Chance, fate, and personal responsibility


Jewish boy from New Jersey meets college life in Protestant Ohio in 1951, and ends up…. Where and how Marcus Mesner (Logan Lerman) “ends up” is revealed early and late in “Indignation,” adapted from a 2008 Philip Roth novel of the same name.


Between those bookend scenes, we’re invited to ponder the vagaries of chance, fate, and personal responsibility as Marcus negotiates his freshman year at conservative Winesburg College (yes, in Ohio, thank you Sherwood Anderson), having managed to escape an over-protective, perhaps mentally ill working-class father (David Burstein) who imagines the worst for his only child and warns him that one mistake could ruin his life.


Marcus is bright, balanced and seems destined for success.

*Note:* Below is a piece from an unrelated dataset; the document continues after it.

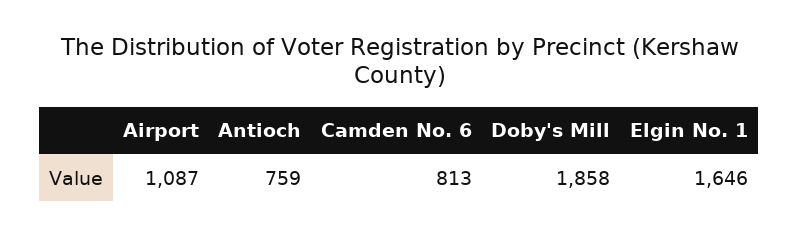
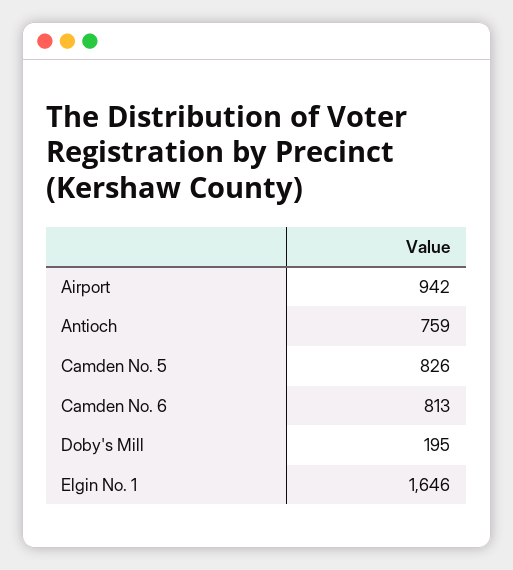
Airport: 1087 -> 942
Doby's Mill: 1858 -> 195
Camden No. 5: none -> 826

Until he sees Olivia Hutton (Sarah Gadon) throw a bare leg over an armrest in the library. After that, his college experience becomes more complicated.


At one point, Winesburg Dean Hawes Caudwell (playwright and actor Tracy Letts) summons Marcus to explain why he’s asked for a housing reassignment. The self-righteous Caudwell interrogates Marcus, who — in one of the film’s strongest scenes — responds with a courageous brand of self-righteousness, grounded in philosophical rationalism and disdain for authority. Religion and war (Korea was raging) play key parts. But for all his smarminess, Caudwell probes for and finds Marcus’ weaknesses, bringing his father’s one-mistake warning back into the foreground. Still, it’s never clear who’s really responsible, if anyone, for the fate of this young man.


Unfortunately, the subtlety that characterizes the presentation of these ideas doesn’t always carry over to other elements. The film is bathed in unrealistic “period” sets, the score can be distractingly heavy-handed, and the acting of many minor characters verges on the campy. Olivia and Marcus are brittle too much of the time, suggesting that producer-turned-director and screenwriter James Schamus struggled to render readable Roth into smooth cinema. Still, Lerman is admirable as a Roth-like Jewish teen overflowing with angst and indignation, while Letts has superb moments as the overbearing and, shall we say, indignant, dean of students.


 

** 1/2 2016. Directed by James Schamus. With Logan Lerman, Sarah Gadon, Tracy Letts, Danny Burstein.